Milan Kundera- Kimlik'ten...

"[...] düşmanlarımız görülmez ve anonim nitelikte. Yönetmelikler, yasalar. Birileri senin pencerenin önüne havaalanı yapmaya karar verirse ya da seni kapının önüne koyarsa, dostun olan biri senin için ne yapabilir? Sana ancak, yine görülmez ve anonim olan biri yardım edebilir, örneğin toplumsal yardımlaşma örgütü, tüketiciyi koruma örgütü, avukatlar barosu. Dostluk artık elle tutulur kanıtarla ölçülebilir bir şey değil. Savaş alanında yaralanmış dostu arama ya da kılıcını çekip onu haydutlara karşı koruma fırsatı hiç çıkmıyor. Yaşamlarımızın içinden, büyük tehlikelerle karşı karşıya kalmadan, buna karşın dostlukları da yaşamadan geçip gidiyoruz."
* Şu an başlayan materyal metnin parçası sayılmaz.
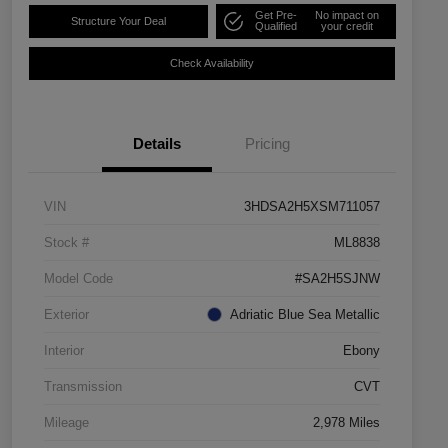
Get Pre-
No impact on
Structure Your Deal
Qualified
your credit
Check Availability
Details
Pricing
VIN
3HDSA2H5XSM711057
Stock #
ML8838
Model Code
#SA2H5SJNW
Exterior
Adriatic Blue Sea Metallic
Interior
Ebony
Transmission
CVT
Mileage
2,978 Miles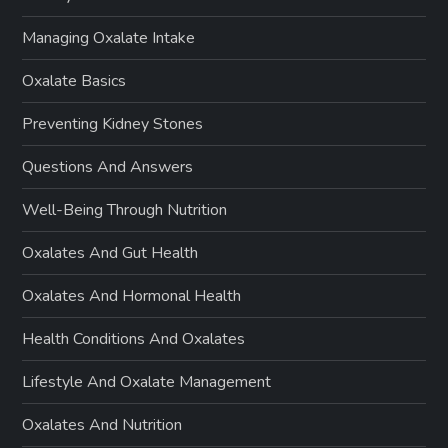
Managing Oxalate Intake
Oxalate Basics
Preventing Kidney Stones
Questions And Answers
Well-Being Through Nutrition
Oxalates And Gut Health
Oxalates And Hormonal Health
Health Conditions And Oxalates
Lifestyle And Oxalate Management
Oxalates And Nutrition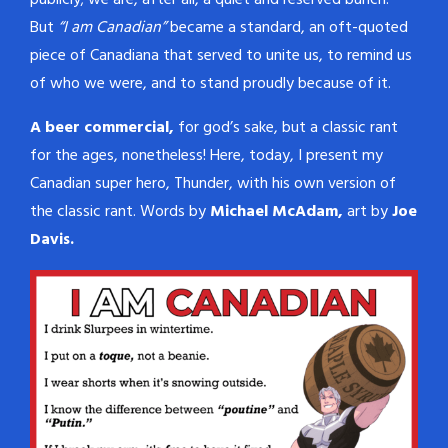
publicly; we are, after all, a quiet and reserved bunch.
But
“I am Canadian”
became a standard, an oft-quoted
piece of Canadiana that served to unite us, to remind us
of who we were, and to stand proudly because of it.
A beer commercial,
for god’s sake, but a classic rant
for the ages, nonetheless! Here, today, I present my
Canadian super hero, Thunder, with his own version of
the classic rant. Words by
Michael McAdam,
art by
Joe
Davis.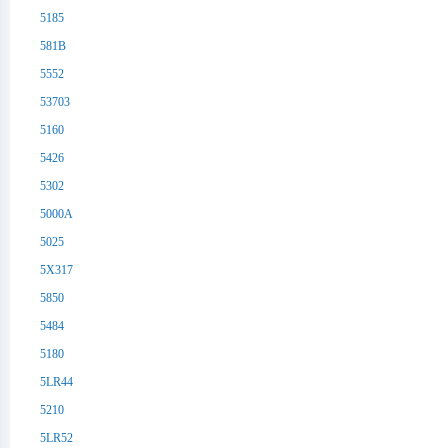
5185
581B
5552
53703
5160
5426
5302
5000A
5025
5X317
5850
5484
5180
5LR44
5210
5LR52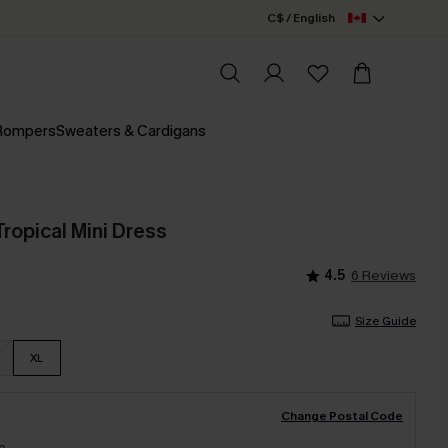
C$ / English
 Rompers
Sweaters & Cardigans
ropical Mini Dress
4.5
6 Reviews
Size Guide
XL
Change Postal Code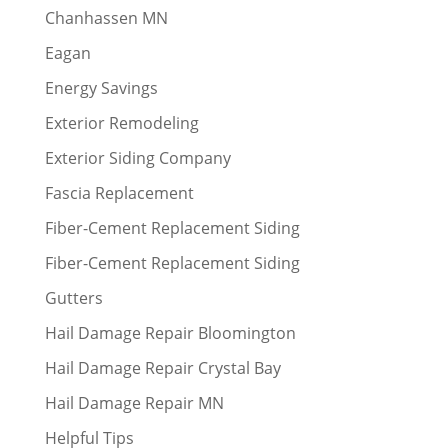
Chanhassen MN
Eagan
Energy Savings
Exterior Remodeling
Exterior Siding Company
Fascia Replacement
Fiber-Cement Replacement Siding
Fiber-Cement Replacement Siding
Gutters
Hail Damage Repair Bloomington
Hail Damage Repair Crystal Bay
Hail Damage Repair MN
Helpful Tips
"Bugün can sıkıntısının miktarı [...] eskiden olduğundan daha fazla. Eskiden yapılan meslekler, hiç olmazsa birçoğu, insanın o meslğe karşı kişisel bir tutkusu yoksa, akla bile gelmeyen mesleklerdi: topraklarına aşık köylüler; güzel masalların büyülü yaratıcısı dedem; köydeki insanların tümünün ayak ölçüerini ezbere bilen ayakkabıcılar; ormancılar, bahcıvanlar; o dönemlerde askerlerin bile birbirlerini tutkuyla öldürdüklerini düşünüyorum. Yaşamın anlamı insanlar için 'bir soru işareti' değildi, yaşam onlarla birlikteydi, tüm doğallığıyla, ilişkilerinde, tarlalarındaydı. Her meslek kendine özgü düşünce tarzını, kendine özgü varoluş biçimini yaratmıştı. Bir doktor, bir çitfçiden başka şekilde düşünüyordu, bir askerin davranışı bir köy öğretmeninin davranışına benzemiyordu. Oysa bugün hepimiz birbirimizin benzeriyiz; işimize karşı gösterdiğimiz ortak ilgisizlik bizi birbirimize bağlıyor. Bu ilgisizlik bir tutku haline geldi. Çağımızın tek büyük, kolektif tutkusu."

"Giz, en çok paylaşılan, en sıradan olan, en çok tekrarlanan ve herkese özgü olan şeydir: beden ve onun gereksinimleri, hastalıklar, saplantılar, kabızlık örneğin ya da adet günleri. Özel yaşamımıza özgü bu durumları başkalarından utanarak gizlememizin nedeni, bunların son derece "özel" olması değil, tam tersine son derece ortak durumlar olmasıdır."

"Madem ki her şeyin anlamsız oluşu yazgımızdı, bu anlamsızlığı bir safra gibi taşımamak, onun zevkini çıkarmayı bilmek gerekirdi."